Pocos temas revelan con mayor nitidez la moral retorcida y la segmentación de la sociedad mexicana, que el deliberado descuido de la regulación sobre el trabajo doméstico. Un tema en el que parece haber un doble consenso: de un lado, el del reconocimiento de la anarquía laboral que rodea esa forma de trabajar y, de otro, el de la tolerancia mustia a ese caos por razones que convienen a todos, menos a las trabajadoras domésticas.
Dudo mucho que alguien dotado de autoridad formal se atreviera a reconocer, en público, que lo más conveniente para el país sea dejar las cosas como están —que en esa materia están muy cerca del esclavismo— con tal de no hacer olas. Pero en términos de política pública, eso es exactamente lo que ha sucedido hasta ahora: el Estado mexicano se ha movido con pies de plomo en el tema, persuadido, quizás, de que más vale dejar en paz a los sectores más influyentes de la sociedad, que otorgar condiciones igualitarias de trabajo a un sector que apenas tiene voz, cuya organización es aún muy precaria y cuyos medios para defenderse son todavía frágiles.
La excepción a esa regla ha sido el Consejo Nacional para Prevenir la Discriminación (Conapred), que desde hace años ha venido insistiendo en la importancia de regular el trabajo doméstico, sin que su persistencia haya sido premiada hasta ahora. Nadie, tampoco, le ha hecho frente a los argumentos presentados una y otra vez por esa institución que, en todos los foros posibles, ha reclamado la necesidad de fijar normas mínimas para evitar la discriminación y los abusos que se cometen contra quienes trabajan tras las puertas de los hogares y ven enajenadas sus vidas con una permisividad casi absoluta. Nadie lo hace, porque sería políticamente incorrecto. Pero la ausencia de decisiones y el silencio calculado hablan por sí mismos y, hasta hoy, ambos han resultado mucho más eficaces.
Para tratar de contrarrestar ese silencio, la Asamblea Consultiva del Conapred otorgó el año pasado el Premio Nacional de Igualdad y No Discriminación a Marcelina Bautista, una empleada doméstica de origen mixteco que, tras padecer durante más de dos décadas los abusos al trabajo escondido detrás de las casas y las conciencias privadas, primero decidió organizar a un grupo de trabajadoras para defenderse y capacitarse en sus derechos labores y, más tarde, fundar un Centro de Apoyo y Capacitación para Empleadas del Hogar (CACEH). Una organización modesta que, sin embargo, habla por 2.28 millones de personas que hasta diciembre del 2013 eran empleadas domésticas (según datos del INEGI: el 4.3% de la PEA nacional), de las cuales el 90% son mujeres y que carecen de los derechos laborales más elementales.

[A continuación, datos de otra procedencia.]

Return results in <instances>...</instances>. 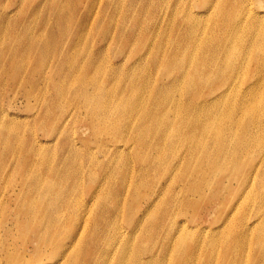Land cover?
<instances>
[{"label":"bare ground","instance_id":"1","mask_svg":"<svg viewBox=\"0 0 264 264\" xmlns=\"http://www.w3.org/2000/svg\"><path fill=\"white\" fill-rule=\"evenodd\" d=\"M239 1L241 7L235 13L227 5H236V0H221L215 7V17H237L238 26L235 41L218 46L221 62L211 58L205 63L199 55L181 58L173 64V72L179 77L167 85L169 92L159 85L154 90L153 86L134 89L130 79L123 78L121 64L109 59L108 50L93 48L100 38L121 53L127 45L134 46L139 30L132 25L142 21L137 16L139 10L134 14L135 22L128 25L123 20L117 24L115 15L109 20L92 15L91 21L72 22L73 36L63 42L61 62L67 64L63 69L67 77L61 84L54 82L62 115H57L56 128L47 135L55 152L62 148L66 152L57 154L52 162L54 153H49L37 137L36 147L26 155L20 147L16 149V170L23 180L30 178L33 187L26 196L28 212H21V205L16 203L9 208L14 212L9 225L14 221L15 229L19 227L21 212L27 217L23 228L31 233L34 244L31 240L32 250L28 243L21 249L0 245V264H39L42 256L45 264H264V107L246 105L251 97L264 98V14H250L244 9V0ZM65 25L58 26L62 38L68 32ZM138 28L147 32L148 41L157 40L148 24ZM160 40L159 48L167 38ZM27 41L30 44L29 36ZM125 41L129 43L123 45ZM36 43L45 52L38 58L41 73L49 63L54 43L50 34L37 36ZM196 47H200L199 42ZM253 65L257 74L250 78L246 74ZM61 69L56 72L58 78ZM133 77L141 78L137 73ZM25 83L31 86V77ZM216 83L219 86L214 89ZM141 95L147 96L144 109V103H139ZM37 98L42 113L47 114L43 120H48L54 100L42 93ZM64 104L70 105L66 121L72 116L70 110L85 113L80 121L87 128L82 131L92 130L99 158L88 146L94 143L73 138L71 130L67 133L61 126ZM115 144L113 165L107 171L103 153ZM9 156L0 150V162ZM8 163L9 170L4 173L9 177V159ZM35 171H43L45 179ZM85 180L92 187L88 189ZM213 180V186L218 184L214 190ZM143 191L145 195H141ZM127 198L133 199V204L144 201L128 224L131 235L121 232L117 222H113L112 230L109 225L101 228L97 223L105 220L106 213L114 220L123 215ZM198 202L204 206L213 202L211 209L217 217L219 212L216 227L185 235L188 221L177 224L176 219L193 207L194 212L199 209L201 204L195 206ZM94 211L100 212L96 223L91 218ZM127 211L132 212V206ZM158 212L165 216L156 220ZM170 215L175 224L165 232L164 218ZM8 217L1 227L6 228ZM109 234L113 236L106 241ZM136 237L141 238L139 245L133 239ZM155 237L164 244H154ZM28 251H35L36 257L25 255Z\"/></svg>","mask_w":264,"mask_h":264},{"label":"rangeland","instance_id":"2","mask_svg":"<svg viewBox=\"0 0 264 264\" xmlns=\"http://www.w3.org/2000/svg\"><path fill=\"white\" fill-rule=\"evenodd\" d=\"M220 1L221 0H118L117 2V0H110V2H108V0H90L87 2V0H67L66 2V0H0V150H4L10 155L0 162V223H5V219L9 216L6 228L10 229V232L6 234V228L0 226V245H9L10 247H14L15 245V247L21 249L23 245L28 243L31 250L33 249V245L30 244L32 235L23 228L24 221L27 220V217L21 215V212H28L26 209V205L28 204L26 196L29 194L33 184L30 178L23 180L16 170V164L15 161H13L15 159L16 149L20 147L23 156L26 155L27 150L36 147L35 137H37L39 141L43 142L44 148H46L49 153H54L52 162L57 154L60 153L62 155V153L65 154L66 152L64 148L59 152H55L53 144L48 143L51 142L48 136L52 130L56 128L57 115H62L61 100L56 97L54 82L56 81V84H61L63 78L65 79L67 77L66 74H63L64 66L67 64L61 63L65 48L63 42L69 41V38L73 36V23L76 20L85 18L91 21L92 15H97L96 18L105 20H109L112 15H115L117 24L123 20V22H127L128 25V23L135 22L134 14L139 10L140 14L137 16L142 19V21L139 20L140 22L133 23L132 25L134 30H139L136 31L139 40L133 44L134 46L129 47L127 45L129 42H122L123 45H127V47L123 48V52L121 53L119 50L116 51L111 49V43L103 44L100 38L99 41L93 45V48L99 46L100 50L103 48V51L108 50L109 59L113 64H121L123 78L127 80L130 79L134 89L142 86H146L147 88L153 86L154 90V87L159 85L163 86L164 92H169L170 89L167 88V85L173 81V78L179 77L178 72H173V66L176 61L183 57L188 58L189 56L194 57V55H199L203 57L202 61L205 63L211 61V58H216V61H218V58L219 64L222 60V53L220 52L221 47L218 46H220L221 43L223 44L224 41L230 44L233 40L235 41V35L238 32L237 17L233 18L232 16L230 18L223 15L221 17H215V7L217 2ZM236 2V5L233 3L227 5L234 13L235 10L238 11L241 7L240 1L236 0ZM245 3L246 6L244 7L243 4L242 6L244 9L249 10L250 14L252 13L256 16H262L264 14V0H262L260 5L259 0H244V4ZM32 9L34 13L33 16L31 12ZM57 9L60 11L59 15L56 13ZM62 23H65L66 29H68L65 38L60 36L58 30V26ZM145 24H148L155 32V36L157 37L156 41H148L147 32L145 33L141 28H138L139 25ZM45 34H50L52 43H54V49L51 51V58L48 65L39 73L37 66L41 65L38 63V58L40 55H44L45 52L37 46L36 39L37 36ZM90 34L91 30H89V36ZM28 36L31 38L30 44L27 41ZM162 38L165 40L167 38V41L159 48L161 43L160 39ZM197 42L200 43V47H196ZM71 47L72 49H76V46ZM22 53H25V55L22 56ZM247 57L248 56L243 55L242 58ZM61 67L62 75L58 78L56 72ZM136 73L141 76V78L145 77L148 78V80L143 82L141 78L135 79L133 76ZM256 74L257 70L253 65L246 75L253 78L256 77ZM29 77L32 79L31 86L25 83L26 79ZM218 86L219 84L216 83L213 88L216 89ZM39 93H42L49 100H54L53 106L49 109L50 118L48 120H43V115L47 114L42 113V105L40 99L37 98ZM146 97V95L138 97L142 100L139 101V103H144L141 106L142 109L145 108V104L148 105L145 102ZM153 107L154 105L152 108ZM64 108L65 111H63L61 126L67 128V133L71 130V136L73 138L94 143V145L90 144L88 146L92 149L95 157L99 158L100 155L96 148L98 144L95 143L92 130H88L85 133L82 131L87 128L84 126V122L80 121L85 115L83 110H70L72 116L66 121L64 117L70 105L66 107V104H64ZM11 128H13V131L8 132L7 129ZM74 132L75 135H72ZM5 136H8V138L4 141ZM121 147H123V145L119 146L120 149H122ZM115 149L116 144L113 148L107 149V151L103 153L106 155V162H108L105 166L107 171H109L113 165V153ZM104 155H102V158ZM259 155H261V152L256 154V156ZM8 159L12 163L9 177L5 176L4 173L9 170L10 164L8 163ZM58 165L59 164H57V167ZM96 167L97 165H94V169ZM44 169L45 168H42L41 170ZM26 170L28 171L27 166ZM35 173H40L45 179V173L43 171H35ZM85 181L88 189L92 187L90 183H87L88 180ZM213 184L214 180L211 184L214 190L215 186L218 184L214 186ZM235 187L236 184L234 185V189ZM150 193L151 190L149 191V194ZM145 194L146 191H143L141 195ZM77 195L80 198L81 192H78ZM84 199L87 203L88 199L86 196ZM133 201V199L128 200L127 198V207L123 215L116 217V220H114V216L104 213L105 220H101L97 224H99L101 228L109 225L112 230L113 222H117L121 232L124 231L131 235L132 228L128 224L131 220L136 218L140 207L144 205V201L142 200L139 204L138 202L133 204ZM37 202L39 203V201H36L35 204H37ZM213 202L207 205L208 207L198 202L195 206L198 207L201 204L199 209L196 208L197 210L194 212L193 207L189 209L190 211L182 212L184 216L181 214L180 216L182 217L176 219L177 224H181L180 222L183 220L186 222L188 221L186 223L185 235L187 233L193 234L196 229H199L201 232H208L209 230L215 229V222L219 217V212L217 217V212H213V209H211V204ZM16 203L21 205V212H19L18 219L19 227L17 229H15L14 221L12 226L9 225V219L14 214V212H9V208L13 209ZM129 205L133 208L132 212L127 211ZM232 207L233 205L230 208ZM92 210H94V208ZM97 214H100V212L97 213L94 211L91 216L94 222L98 220L99 216H97ZM159 214L160 212H158L156 220L161 216H165V214ZM164 220L167 222V226L164 228L165 232H167L169 228L174 226L175 218L170 215L164 218ZM112 236L113 234L107 235L106 241L112 238ZM114 236L116 238L118 237V235ZM150 236H147L144 240L147 241ZM133 239L136 245H139L141 242L140 237ZM157 242L159 246L164 244L163 239L160 242V240L158 241V238L155 237L154 244ZM32 243L34 244V240H32ZM31 254L33 257H36L35 251H32V253L28 251L25 255ZM42 258L43 256L37 260L39 264H45V261L41 260ZM219 263L220 261L217 264Z\"/></svg>","mask_w":264,"mask_h":264},{"label":"snow or ice","instance_id":"3","mask_svg":"<svg viewBox=\"0 0 264 264\" xmlns=\"http://www.w3.org/2000/svg\"><path fill=\"white\" fill-rule=\"evenodd\" d=\"M257 104L264 107V98H259L254 96L249 98V100L246 102V105H251V106H256Z\"/></svg>","mask_w":264,"mask_h":264}]
</instances>
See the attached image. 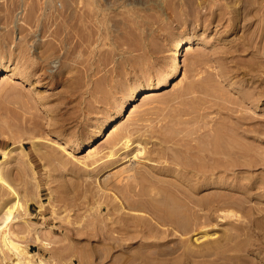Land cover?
<instances>
[{"label":"rangeland","instance_id":"obj_1","mask_svg":"<svg viewBox=\"0 0 264 264\" xmlns=\"http://www.w3.org/2000/svg\"><path fill=\"white\" fill-rule=\"evenodd\" d=\"M180 38L191 43L179 76L143 97ZM111 125L141 146L111 150ZM213 132L233 136L240 155L195 192L202 210L184 203L209 236L137 230L139 216L116 204L138 198L139 172L177 181L162 167L185 139L206 146ZM0 167L22 203L7 229L38 264H264V0H0ZM223 193L243 205L224 206L227 218L208 211ZM7 198L0 184V222ZM1 251L0 264H18Z\"/></svg>","mask_w":264,"mask_h":264},{"label":"bare ground","instance_id":"obj_2","mask_svg":"<svg viewBox=\"0 0 264 264\" xmlns=\"http://www.w3.org/2000/svg\"><path fill=\"white\" fill-rule=\"evenodd\" d=\"M189 43H191V41H190L189 38L188 39L187 38H180V39H178V40H176L175 42L172 43V45L170 46V49L168 51L169 52V55H170V65L173 68L172 75L170 77H168L167 79L163 80V81H158L157 83H155L152 86L151 91H146L147 93L146 92H143V93H145V95H143V97H146L148 99V97H150V95L152 96V93H148V92H154V90H157L158 88H160L161 86L165 85L166 83H169V81L171 79H173L174 77L179 76V66H180V61H181L180 60L181 52H182V50L184 48L187 47V45ZM6 72H9V71H6ZM121 111H122V105L119 106L116 109V111L114 113V117L119 116L121 114ZM194 122L195 121H193L192 123L194 124ZM198 124H200V123H198ZM126 127H124V132H122L120 134V136L118 135V137H116L115 136L116 135V128L114 127V125H111L110 133H111V135L112 134L113 135H112V137L109 140H107L108 141L107 143H109L111 150L114 149V151H115V148L126 149V148H128L133 143H134V145H140L141 146V144L137 141V139H132L130 137V134L131 133L129 134V131H130V128L131 127L130 128H129V126H128V128H126ZM222 128L225 130L224 127H222ZM196 129H198V128H196ZM209 129H210V127H208V130ZM247 130H249V129H247ZM206 131L207 130H205L204 133ZM199 133H201V132H199ZM199 133L197 131V134H198V136H196L197 138H199ZM226 133H228V132H226ZM104 134H105L104 128L101 127V128H99L97 130V132L95 134V137L98 138V137H100V136H102ZM204 136L206 137V139H205L206 140V146H202V145H199V143H193V142H192L193 144L192 143L190 144V142L188 144L187 139L184 138L186 142L183 141V143H180L183 146V149L181 150L182 151V154L181 155L179 154V156H181V157L176 158V157H173V155H172L173 158L171 159V161L169 160L170 162L167 163V164H165L162 167L164 169H171L173 171V173L176 174L177 181H174L173 182V181H170V180H164V179H158V178L156 179V178H154V177H152L150 175H147L145 172L142 173V174H140V172H139V175H141V176H139L140 181L138 180L139 179L138 178L136 180L139 181V182L136 181V183L134 184L135 186L139 185V187H140V188L139 187H136V188L139 189L137 191L138 193L136 194V195H138V198L137 199H135V198L133 199V197L131 198V195H130V198L132 199V201L129 200V199H126L125 205L123 204V202H121L119 204H116L118 206L117 207L118 209H124L125 207H127V208H129L132 211L133 214L139 216L138 224L135 225V227H137V225L139 227V229L136 228L137 230H141V231H143V230L144 231L145 230H149L150 233H153V231L155 230V228H157L156 230L158 231V234H157V231L155 230L156 232L154 231V235H152V237L153 236L154 237H157L156 238L157 240L158 239H161L162 237L165 238L168 235L167 233H165L167 231L168 232L169 231L170 232L172 231V233H173V231L174 232H178L179 231L178 233H179V235H181V234H187V233H189V232H191L193 230L198 229V231L193 234V240L194 241L198 240L199 238L209 236V234L207 233V231H205V229H203V228H205V225H204V222L205 221L202 218L205 219L206 217L203 214L198 213V208L197 209H194V210H191L189 208V206L190 207L191 206L194 207V205L196 204V205L199 206V209H200L201 204H203V202H201V200H203V199L201 198V200L199 201L198 198L195 196V194H196L195 192H197L200 187L205 186V185H208L211 182H213V180L219 178L220 177L219 176L220 174L217 175V173H219V172L221 173L222 170L226 172L227 168H229V166L231 167L233 165V163H234L231 156H233V154H235V152H236V154L238 152L236 151V148L237 147H236V144L234 143L233 136H229L228 138L226 137V140H223V138L217 132H213V134L212 133L211 134L207 133ZM196 137L194 136V138H193V136H192L191 138L195 140ZM58 138H60V137L58 136ZM165 138H163V139H165ZM200 139H201V137H200ZM199 141H201V140H199ZM141 143H142V141H141ZM160 145H162V144H160ZM172 147H171V149H172ZM145 148L146 147H144V146L136 148V154L137 153H142L143 151L145 152ZM176 149L177 148H175L174 150H176ZM180 149H181V147H180ZM180 149H179V152H180ZM153 150L154 149H152V151ZM174 150H173V152H175ZM2 152H3V157H4V155L6 154V151L3 150ZM157 152L159 154H161V156H162L164 153H166V149L163 148V146H161V148H159L157 150ZM110 155H112L111 151H110ZM135 155L133 154V156H135ZM143 155H144V153H143ZM164 155H167V154H164ZM177 155H178V153H177ZM169 157H166V158L169 159ZM237 157H238V155H237ZM92 162H94V161H92ZM220 168H222V169H220ZM129 170H133V169H128V171ZM134 171H136V170L134 169ZM134 171H132L133 173H128L127 176L129 178H135V176H136L137 173L136 172L134 173ZM0 173H1V167H0ZM189 173H190L191 176H188ZM227 176H228V174H227ZM191 177L194 178L193 180H194L195 184H190V181L192 180ZM0 184H2L4 186V188L7 190L8 194L10 196V198L9 199L7 198L5 204L3 205V207H5L6 210H7V213H6L7 215L5 214L6 215V216L4 215L5 216V219L2 222H0V257H3L2 251H1V246H2V248L4 247V248H6V250H9L10 251V253L14 256V258L17 261L18 264H38V263L44 262L41 259L34 260V258H33L34 257V253L31 252L30 250H27V248H25L23 246V244H21L17 240H15L13 238L12 234L7 229L8 228L9 221L11 220V218L13 216V213L16 211V209L18 207L19 208L22 207V203L20 202L19 197H18L15 189L12 187V185L10 183H8L6 180H4L1 175H0ZM115 185L117 186L116 183H115ZM120 187L122 189V186H120ZM131 187L132 186L130 185L129 188H131ZM115 188H117V187H115ZM117 189L120 190V188H117ZM123 189H124L123 191H127V190H125V188H123ZM132 190L134 191L135 188L132 189ZM130 191H131V189H130ZM225 194H227V192ZM225 194L223 196H220L218 199L215 200V204H213L208 209V211H210V213L211 212H215L218 217L221 216V217L227 218V217L233 216L234 213L231 210H227V211L223 210L222 208L224 206H232L233 204L242 205L241 202L238 201L237 197L232 198L231 196L225 195ZM123 195H122V197H123ZM128 196H129V194H128ZM132 196H134V195H132ZM204 197H206V196H204ZM186 198L188 199V201L189 200L192 201L194 205L192 204V205L187 206L188 205L187 204L188 202L185 203V201H187ZM167 199H169L172 202H176L180 206V208H182V206H184L185 208L188 207L184 211V212H186V211L188 212L187 214L185 213L186 216H184L182 214L184 217L182 215L179 216V217H177V214L173 213L174 211L171 212V211H168V209L166 210V208L164 207L163 204L166 201H168ZM199 199H200V197H199ZM184 203L187 204V205L185 206ZM204 204H206V203H204ZM202 207H201V210H202ZM243 208L244 207H242V209ZM135 209H139V210H142V211H147L151 215L150 216H146V215L141 214V213L140 214L139 213H136L137 211ZM6 210H5V212H6ZM176 210H177V208H176ZM210 213L207 215V217H210L209 216ZM116 217H117V215L115 216V218ZM0 220H2V218ZM208 221H210V219ZM119 222H121V221H119ZM133 224H135V223H133ZM127 225H128V223H127ZM164 225H165V227L166 226H170V228L169 227H166L165 230L162 229L165 232H161L162 231L161 228L159 230V228L157 226H159V227L160 226H163L164 227ZM129 227H130V225H129ZM104 228H106V227H104ZM159 231H160V233H159ZM129 232H130V230H129ZM108 233H109V231H108ZM161 233H163V234H161ZM226 234H223V235H226ZM260 238H262V237H260ZM191 240H192V236H191ZM228 240H229V238H228ZM220 241H221V239H220ZM149 242L151 243V241H149ZM155 242L158 243L156 240H155ZM152 243H154V242H152ZM261 243H263V242H261ZM153 245H155V244H153ZM205 245L206 244H204V246ZM211 245H212V248H214V249L216 247H219L218 244H216V245L211 244ZM211 245H209V246H211ZM186 247H187V245H186ZM159 248H161V247H159ZM208 248H211V247H208ZM198 249H200V248H198ZM202 249H204V248H202ZM169 250H167V251H169ZM4 251H5V249H4ZM9 251H6V252H9ZM167 251H165V252H167ZM190 254H191V252H190ZM152 255H154V254H152ZM1 259H4V258H1ZM235 259H236V257H235ZM239 261H243V260L240 259Z\"/></svg>","mask_w":264,"mask_h":264},{"label":"snow or ice","instance_id":"obj_3","mask_svg":"<svg viewBox=\"0 0 264 264\" xmlns=\"http://www.w3.org/2000/svg\"><path fill=\"white\" fill-rule=\"evenodd\" d=\"M173 68L170 64L161 62L158 64L153 71V83L158 79L163 81L172 75ZM135 87H146V84L135 85Z\"/></svg>","mask_w":264,"mask_h":264}]
</instances>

La intención explícita de ese reconocimiento, además de honrar los méritos propios e indiscutibles de la señora Bautista, es llamar la atención de la sociedad y de los tomadores de decisiones del Estado, para tratar de romper el estatus quo ominoso que sigue pesando sobre esta materia. Y la vía para hacerlo ya está puesta sobre la mesa: se trata de la ratificación gubernamental del Convenio 189 de la Organización Internacional del Trabajo (OIT), sobre “el trabajo decente para los y las trabajadoras domésticas”. Una decisión burocrática simple, aunque cargada de significado, que el presidente Peña Nieto podría tomar en cualquier momento, escuchando además al llamado que también hizo ya, venturosamente, el Senado de la República durante el 2013. Y en el que sólo falta que el gobierno responda.
Si no lo hiciera, sería acaso porque habría preferido condescender con los sectores sociales que siguen viendo al trabajo doméstico como propiedad privada y que emplean, tratan y despiden a esas personas del mismo modo en que compran, utilizan y venden sus muebles. Pero a estas alturas, nadie en su sano juicio apostaría por la vigencia del esclavismo; y mucho menos, las buenas conciencias que dicen preferir lo mejor para México.